The plight of a Bangladeshi accountant in Saudi Arabia exemplifies the legal and bureaucratic labyrinths that entangle migrants in protracted distress. MR previously documented Alam's troubles, which began when his employer unwarrantedly dismissed him without proper compensation. The employer also refused to return A’s passport, restricting his ability to obtain other work.

These events occurred over one year ago, but Alam is still fighting for his entitled pay. Though A was able to bring his case to the Riyadh labour office, his employer has repeatedly delayed the case by failing to attend court hearings. The prolonged inquest has incurred more costs for Alam, who, prevented from working, has been forced to borrow money and rely on friends’ donations. Unfortunately, this is a cycle that traps many migrants; migrants are required to remain residents in the country in order to pursue labour claims for the chance at remuneration. However, court-related costs are often too prohibitive, even for the few migrants who are able to obtain employment in the meantime. With little guarantee of a just outcome, migrants often cannot rationalize investments in translating services, legal fees, and other bureaucratic expenses,  not to mention the loss of their valuable time Consequently, many migrants “choose” to return home without their rightful compensation. Most origin states are unwilling to intervene in ‘employer-employee disputes,’ though some migrant-run associations have established funds to support migrants in these circumstances.

Alam’s most recent difficulties furthermore reflect the problematic implementation of the 2013 amnesty, which allowed some improperly documented workers to correct their status without penalty. Alam, along with many others, was unable to transfer his sponsorship because the cost was again too prohibitive. Two companies willing to hire A still required that he cover 50% of the transfer costs - around SR10,000-12,000 ($2,660-3200 USD).
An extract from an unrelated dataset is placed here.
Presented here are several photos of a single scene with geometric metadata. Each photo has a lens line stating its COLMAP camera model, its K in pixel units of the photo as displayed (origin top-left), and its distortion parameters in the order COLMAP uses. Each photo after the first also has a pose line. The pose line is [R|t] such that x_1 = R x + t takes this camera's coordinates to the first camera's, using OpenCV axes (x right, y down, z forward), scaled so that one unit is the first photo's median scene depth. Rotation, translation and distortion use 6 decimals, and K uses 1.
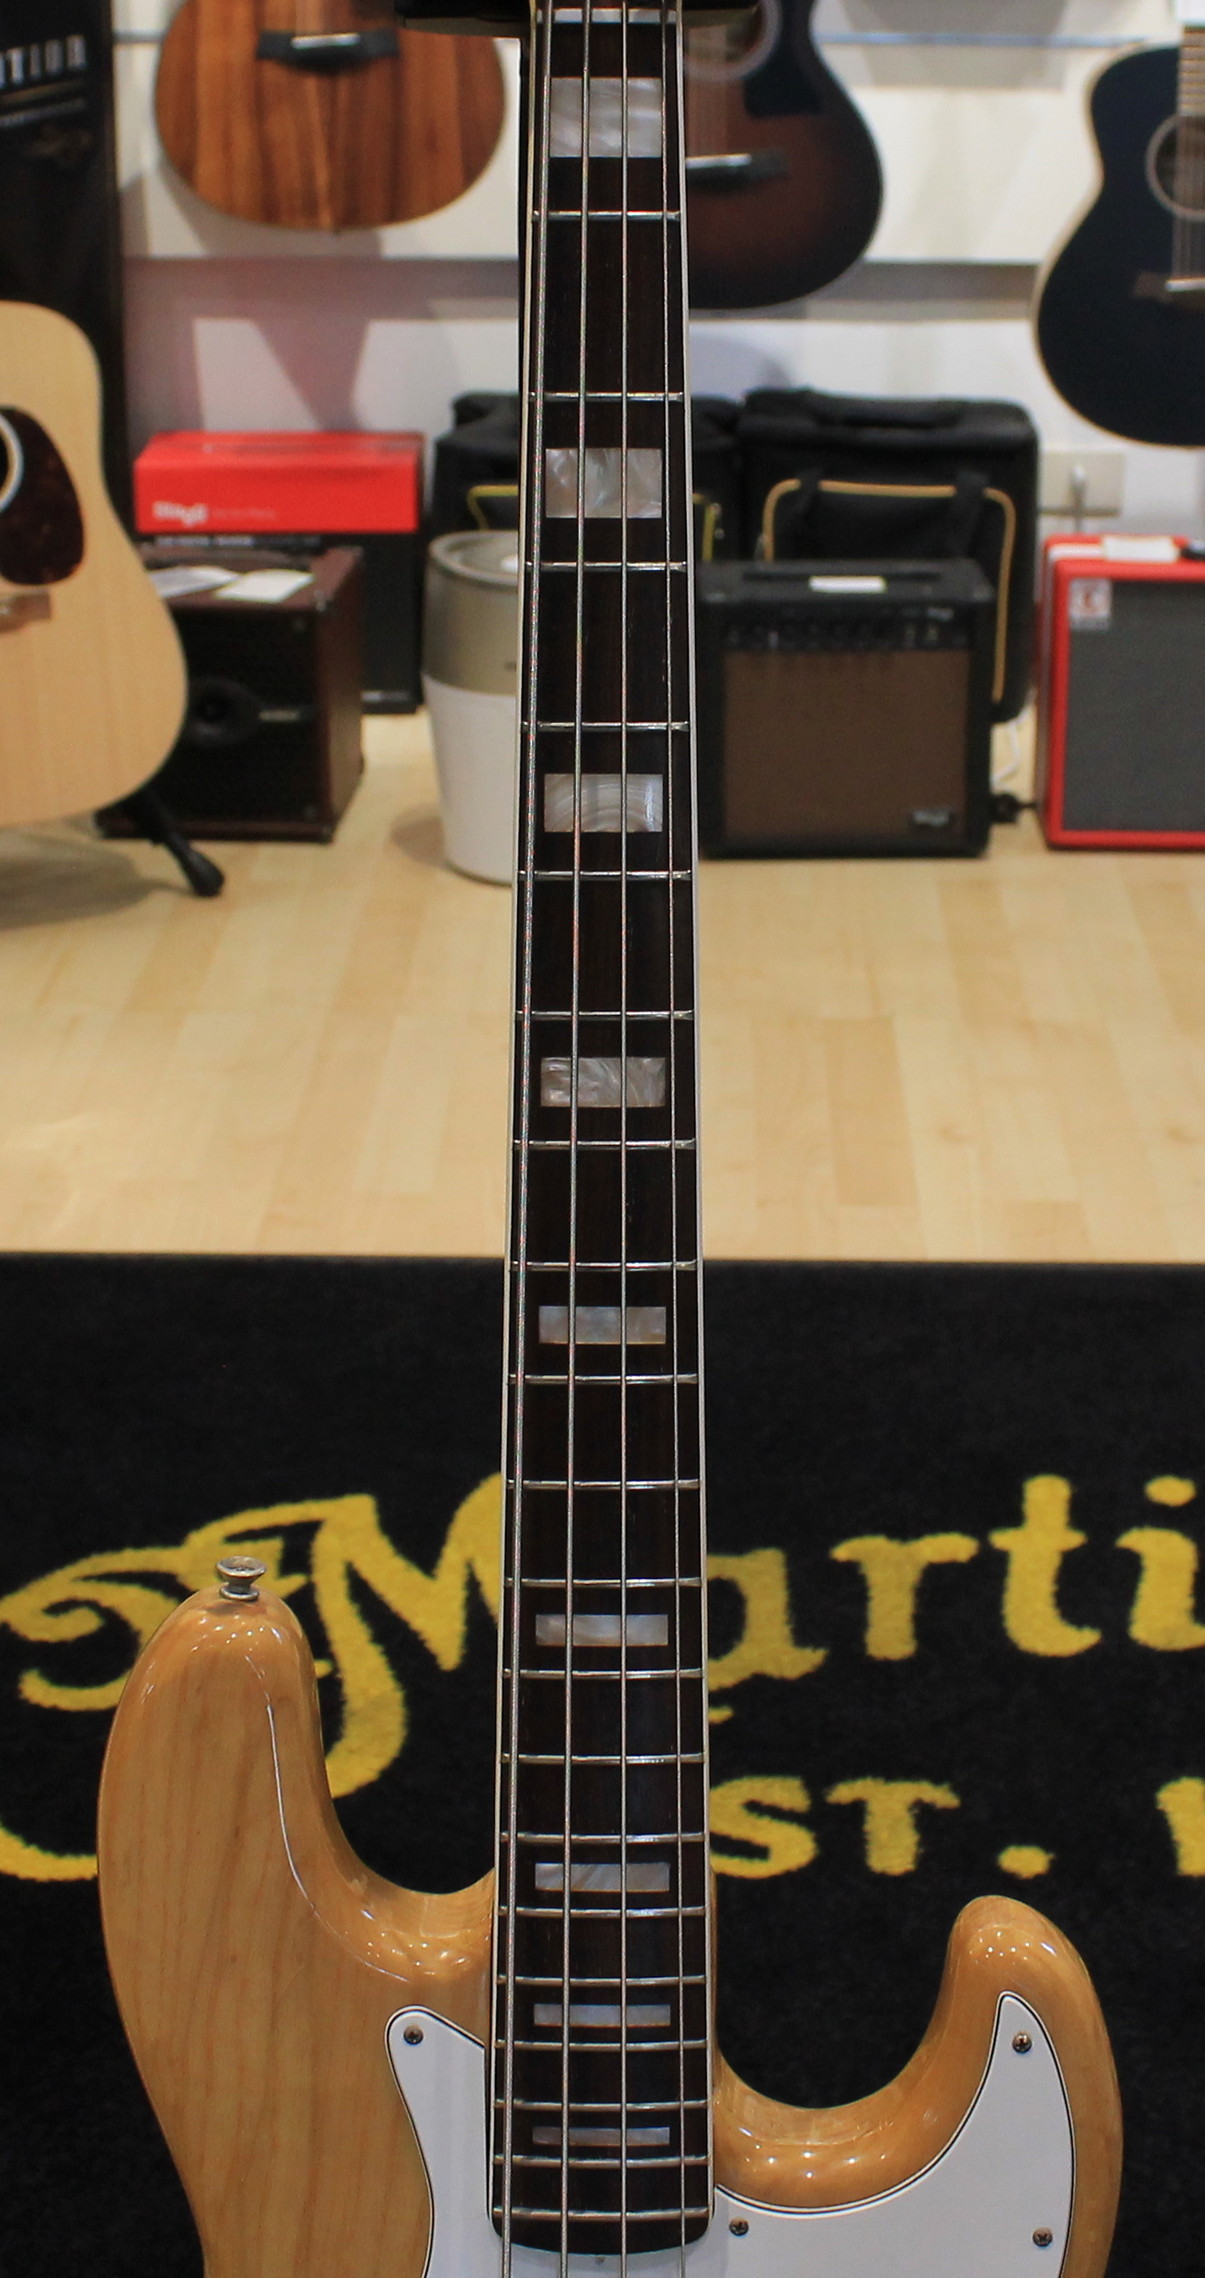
lens RADIAL K [[2860.3, 0, 618.2], [0, 2860.3, 1138.1], [0, 0, 1]] dist [-0.015635, 0.000000]
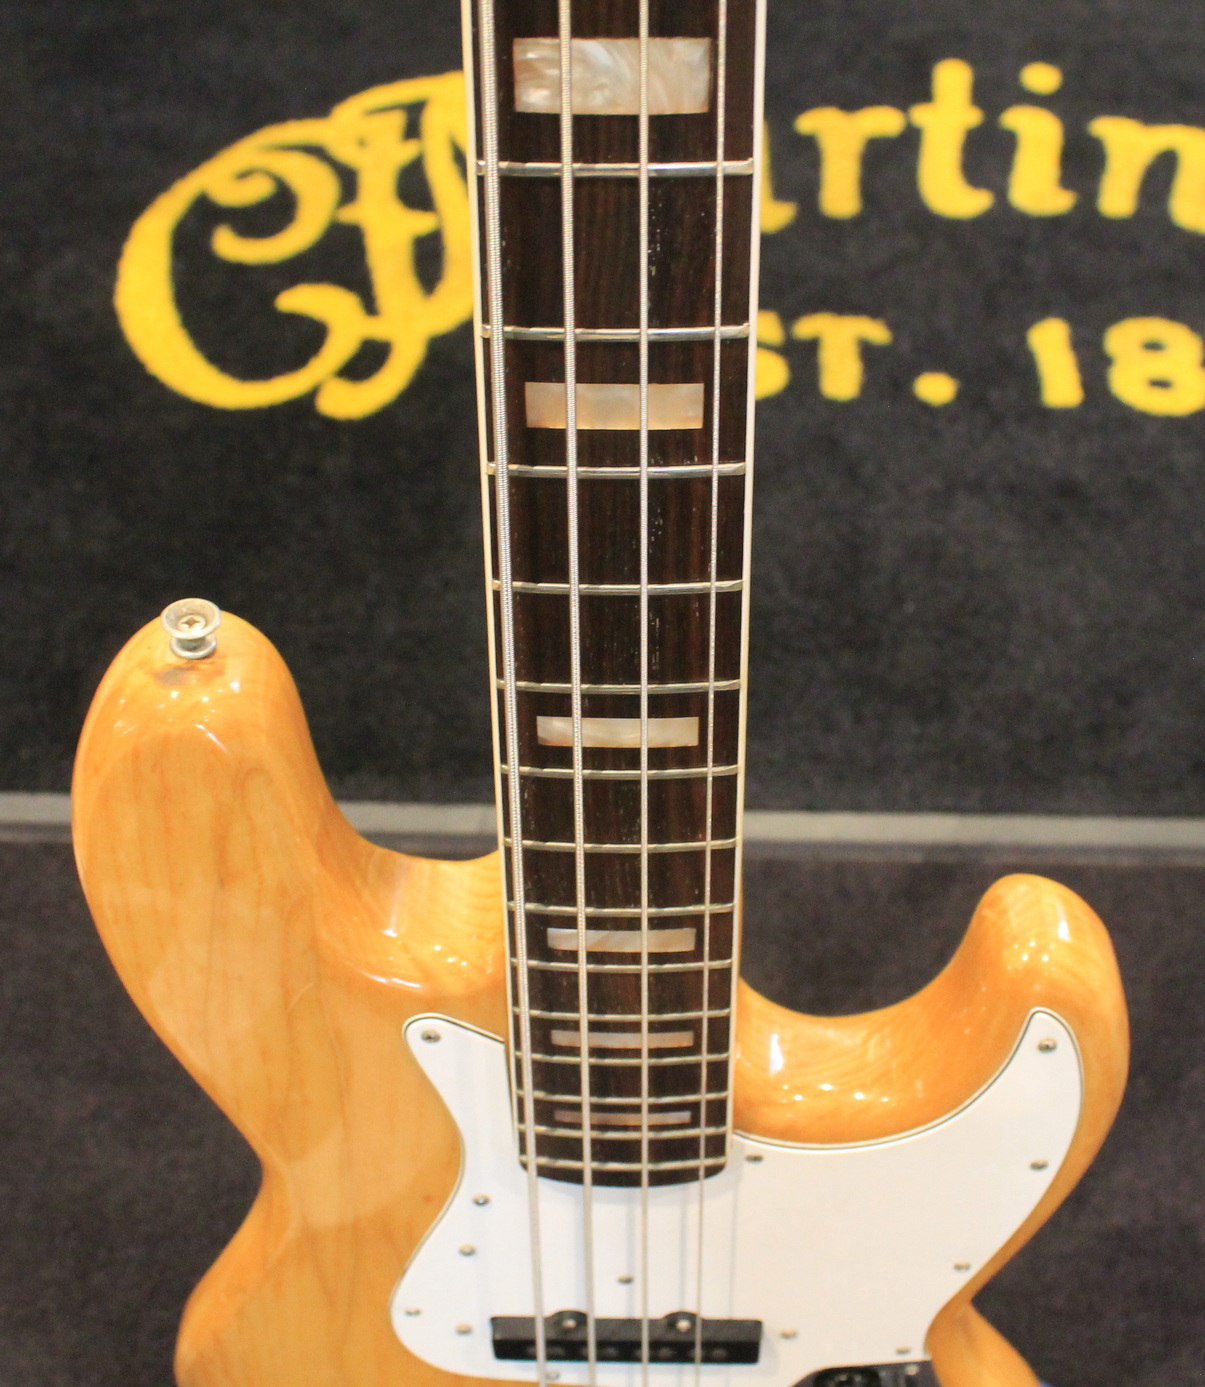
lens RADIAL K [[1703.7, 0, 641.7], [0, 1703.7, 709.3], [0, 0, 1]] dist [-0.144294, 0.000000]
pose [[0.999998, 0.000120, -0.002063, 0.000591], [0.000944, 0.861382, 0.507957, -0.022361], [0.001838, -0.507957, 0.861380, 0.158166]]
Given his unemployment status and his court fees, he could not afford these costs. Unable to legalize his status, Alam was arrested on January 6th , even though he showed police documentation of his labour court date  set for January 29th. Alam was released four days later only at the advisory of the labor office, and only after paying a SR1000 ($270 USD) fine.

In sum, Alam’s troubles reflect just a subset of the many vulnerabilities migrants face under the sponsorship system. The wildly disproportionate power relations between employers and employees render it difficult for migrants to contest working conditions without ramifications.  Equally skewed legal systems and apathetic bureaucracies leave many migrants with few options and even less hope for fair resolution.